Guitarist Bill Frisell, long known for his genre-straddling work in jazz and Americana on labels such as ECM and Nonesuch, has just released his debut album for Blue Note Records. HARMONY, which drops October 4 on the storied label, was produced by his longtime collaborator Lee Townsend and recorded by Tucker Martine at Flora Recording in Portland, Oregon.
The album, which once again finds Frisell in the delightfully hazy zone between jazz, country, pop and R&B, features Frisell with a distinctive quartet of Petra Haden on vocals; Hank Roberts on cello and vocals; and Luke Bergman on acoustic guitar, baritone guitar, bass and voice. For both the guitarist and the label, Harmony was an exercise in expanding boundaries, broadening comfort zones and, ultimately, extending trust. “With this latest album, Blue Note was totally confident in my own ‘whatever-it-is-I’m-doing’ style,” said Frisell. “It’s all over the place, but they were cool with that.

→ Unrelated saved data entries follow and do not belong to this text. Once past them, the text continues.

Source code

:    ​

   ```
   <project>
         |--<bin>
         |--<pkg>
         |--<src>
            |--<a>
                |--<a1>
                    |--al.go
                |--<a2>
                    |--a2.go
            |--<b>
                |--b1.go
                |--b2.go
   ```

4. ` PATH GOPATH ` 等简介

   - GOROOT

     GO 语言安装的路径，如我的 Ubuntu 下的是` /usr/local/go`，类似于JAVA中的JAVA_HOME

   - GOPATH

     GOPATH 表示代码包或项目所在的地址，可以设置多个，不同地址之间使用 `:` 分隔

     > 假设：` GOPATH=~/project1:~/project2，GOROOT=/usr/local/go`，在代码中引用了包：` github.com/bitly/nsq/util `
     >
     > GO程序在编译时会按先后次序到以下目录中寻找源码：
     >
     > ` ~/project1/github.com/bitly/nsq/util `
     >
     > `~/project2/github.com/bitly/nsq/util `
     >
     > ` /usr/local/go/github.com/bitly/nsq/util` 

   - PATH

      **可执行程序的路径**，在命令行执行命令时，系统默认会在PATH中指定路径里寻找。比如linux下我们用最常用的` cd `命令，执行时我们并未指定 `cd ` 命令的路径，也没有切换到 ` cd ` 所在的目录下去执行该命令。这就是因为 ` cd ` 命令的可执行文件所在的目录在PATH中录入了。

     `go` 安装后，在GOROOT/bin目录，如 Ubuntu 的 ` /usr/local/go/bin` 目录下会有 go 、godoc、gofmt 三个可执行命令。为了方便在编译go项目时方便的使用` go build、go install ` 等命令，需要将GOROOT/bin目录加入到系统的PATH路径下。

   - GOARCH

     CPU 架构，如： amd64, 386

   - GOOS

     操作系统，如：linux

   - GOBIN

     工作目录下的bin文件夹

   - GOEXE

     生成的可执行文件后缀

I know this isn’t typical Blue Note music, but [Blue Note President] Don Was was so confident in it, so trusting. He didn’t even hesitate.”

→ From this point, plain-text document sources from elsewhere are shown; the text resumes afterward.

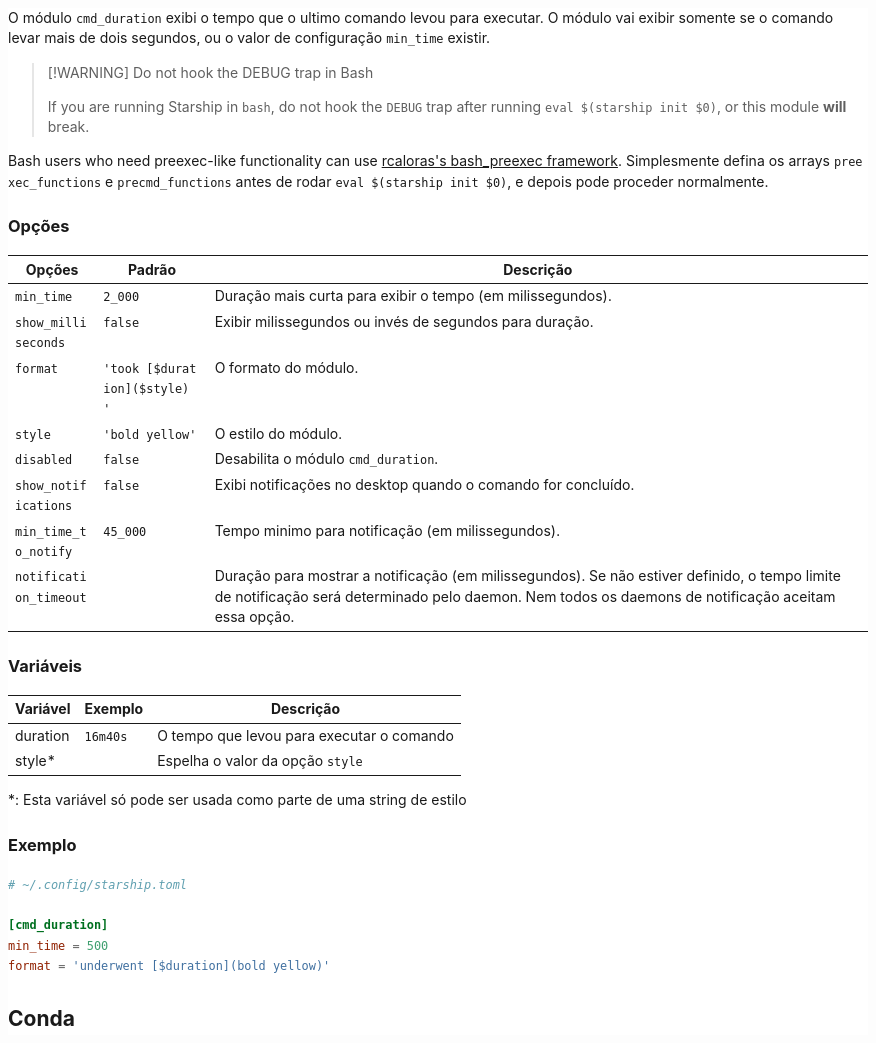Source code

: O módulo `cmd_duration` exibi o tempo que o ultimo comando levou para executar. O módulo vai exibir somente se o comando levar mais de dois segundos, ou o valor de configuração `min_time` existir.

> [!WARNING] Do not hook the DEBUG trap in Bash
> 
> If you are running Starship in `bash`, do not hook the `DEBUG` trap after running `eval $(starship init $0)`, or this module **will** break.

Bash users who need preexec-like functionality can use [rcaloras's bash_preexec framework](https://github.com/rcaloras/bash-preexec). Simplesmente defina os arrays `preexec_functions` e `precmd_functions` antes de rodar `eval $(starship init $0)`, e depois pode proceder normalmente.

### Opções

| Opções                 | Padrão                        | Descrição                                                                                                                                                                                           |
| ---------------------- | ----------------------------- | --------------------------------------------------------------------------------------------------------------------------------------------------------------------------------------------------- |
| `min_time`             | `2_000`                       | Duração mais curta para exibir o tempo (em milissegundos).                                                                                                                                          |
| `show_milliseconds`    | `false`                       | Exibir milissegundos ou invés de segundos para duração.                                                                                                                                             |
| `format`               | `'took [$duration]($style) '` | O formato do módulo.                                                                                                                                                                                |
| `style`                | `'bold yellow'`               | O estilo do módulo.                                                                                                                                                                                 |
| `disabled`             | `false`                       | Desabilita o módulo `cmd_duration`.                                                                                                                                                                 |
| `show_notifications`   | `false`                       | Exibi notificações no desktop quando o comando for concluído.                                                                                                                                       |
| `min_time_to_notify`   | `45_000`                      | Tempo minimo para notificação (em milissegundos).                                                                                                                                                   |
| `notification_timeout` |                               | Duração para mostrar a notificação (em milissegundos). Se não estiver definido, o tempo limite de notificação será determinado pelo daemon. Nem todos os daemons de notificação aceitam essa opção. |

### Variáveis

| Variável  | Exemplo  | Descrição                                 |
| --------- | -------- | ----------------------------------------- |
| duration  | `16m40s` | O tempo que levou para executar o comando |
| style\* |          | Espelha o valor da opção `style`          |

*: Esta variável só pode ser usada como parte de uma string de estilo

### Exemplo

```toml
# ~/.config/starship.toml

[cmd_duration]
min_time = 500
format = 'underwent [$duration](bold yellow)'
```

## Conda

To celebrate Frisell’s Blue Note housewarming, we asked the guitarist to share some of his favorite Blue Note albums of all time, from the early cuts that influenced him as a young artist to the albums that continue to inspire him to this day. “Thinking back all those years of listening to Blue Note, I would have never thought that I would one day end up on the label,” said Frisell. “It seems like some sort of dream I might just wake up from.”
Here are Frisell’s picks:
Various Artists, Blue Note’s Three Decades of Jazz, Vol. 1: 1949 – 1959
One of the first records I bought — after The Beatles records and the Paul Butterfield records and Bob Dylan records – was this compilation. It became like the Bible for me. It had Art Blakey on it. It had Sonny Clark. It had Sonny Rollins. It had Clifford Brown, J.J. Johnson, Monk with Milt Jackson. Jimmy Smith with Kenny Burrell. It had John Coltrane’s “Blue Train” on it. When I think about it, it was like, What more do you need?
Sonny Rollins, A Night at the Village Vanguard (1958)
At the time, when I first heard this album, I was like, What the hell is going on here? But gradually, it became the record that I could listen to for the rest of my life. It’s one of those “pinnacle” albums for me.
Lee Morgan, Search for the New Land (1966)
Another huge record for me. It had the first notes I ever heard Herbie Hancock play, the first notes I ever heard Grant Green play, the first notes I ever heard Wayne Shorter play. Same for Reggie Workman and Billie Higgins. Just from that one record! So then you just start going off from there. And it’s just endless. That’s what’s so amazing about this music.
Sam Rivers, Fuchsia Swing Song (1965)
Ron Carter is on this record, and he was a big influence for me. The very first thing I heard from Wes Montgomery, was “Bumpin on Sunset,” and it’s Ron Carter laying down that bass line. This album had Ron with Sam and Jaki Byard and Tony Williams before his stint with Miles.
Grant Green, Green Street (1961)
I didn’t have a huge number of records growing up, so each one was just this precious thing that I listened to. They were the ones that I listened to over and over and over again. Grant Green was this guy that kept showing up on my compilations, so what happened was, 20 or 30 years later, after the record-collecting “disease” set in, I now just have this massive collection of records. And now I have to have every Grant Green record there was. I don’t even have time to listen to everything, but I know it’s there. I have comfort knowing that I could just go pull out a Grant Green record and maybe hear stuff I didn’t hear before.
Charles Lloyd and The Marvels, I Long To See You (2015)
It was January of 1969, and I had a DownBeat Magazine that had Charles Lloyd on the cover. He looked so cool with this hairdo and his glasses. He was coming to Denver to play and I went to hear him. The band had Paul Motian playing drums, Ron McClure playing bass and Keith Jarrett on piano. It was incredible, and of course it inspired me to then go buy a Keith Jarrett record, his first trio record with Paul Motian and Charlie Haden. To think that some decades later I’d get a call from Paul and later Charles Lloyd asking to come play with them is mindblowing.